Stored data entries
┌────────
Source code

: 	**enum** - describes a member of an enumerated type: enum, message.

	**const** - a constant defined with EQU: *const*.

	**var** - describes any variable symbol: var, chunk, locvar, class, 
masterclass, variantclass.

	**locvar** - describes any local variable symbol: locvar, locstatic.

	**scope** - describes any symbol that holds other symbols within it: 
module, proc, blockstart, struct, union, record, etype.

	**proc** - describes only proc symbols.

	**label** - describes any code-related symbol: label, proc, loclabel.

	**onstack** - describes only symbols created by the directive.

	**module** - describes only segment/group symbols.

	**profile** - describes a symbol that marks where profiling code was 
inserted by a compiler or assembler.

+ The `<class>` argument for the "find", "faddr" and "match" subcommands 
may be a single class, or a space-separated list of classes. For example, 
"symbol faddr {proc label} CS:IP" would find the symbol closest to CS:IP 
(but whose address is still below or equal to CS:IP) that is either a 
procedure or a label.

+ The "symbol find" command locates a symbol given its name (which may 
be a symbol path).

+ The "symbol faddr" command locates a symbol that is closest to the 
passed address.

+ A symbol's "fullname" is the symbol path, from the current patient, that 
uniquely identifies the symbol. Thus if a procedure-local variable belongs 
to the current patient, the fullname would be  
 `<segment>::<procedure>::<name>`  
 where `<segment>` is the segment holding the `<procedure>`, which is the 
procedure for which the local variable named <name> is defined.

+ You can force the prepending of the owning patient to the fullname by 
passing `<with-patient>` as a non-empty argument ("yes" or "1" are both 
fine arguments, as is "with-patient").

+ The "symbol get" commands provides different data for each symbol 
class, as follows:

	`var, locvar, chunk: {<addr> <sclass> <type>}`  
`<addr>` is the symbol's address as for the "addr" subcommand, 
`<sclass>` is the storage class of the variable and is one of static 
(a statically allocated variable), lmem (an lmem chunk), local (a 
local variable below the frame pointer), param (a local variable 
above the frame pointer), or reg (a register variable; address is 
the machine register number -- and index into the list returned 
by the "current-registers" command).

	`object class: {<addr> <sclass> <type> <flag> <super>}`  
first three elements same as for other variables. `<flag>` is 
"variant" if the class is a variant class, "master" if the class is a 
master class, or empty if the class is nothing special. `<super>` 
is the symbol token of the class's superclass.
└────────
Request:
From the entries above, give again exactly the lines running from the line with "masterclass, variantclass." to the line with "closest to CS:IP"; include both of those lines.

Task answer:
masterclass, variantclass.

	**locvar** - describes any local variable symbol: locvar, locstatic.

	**scope** - describes any symbol that holds other symbols within it: 
module, proc, blockstart, struct, union, record, etype.

	**proc** - describes only proc symbols.

	**label** - describes any code-related symbol: label, proc, loclabel.

	**onstack** - describes only symbols created by the directive.

	**module** - describes only segment/group symbols.

	**profile** - describes a symbol that marks where profiling code was 
inserted by a compiler or assembler.

+ The `<class>` argument for the "find", "faddr" and "match" subcommands 
may be a single class, or a space-separated list of classes. For example, 
"symbol faddr {proc label} CS:IP" would find the symbol closest to CS:IP 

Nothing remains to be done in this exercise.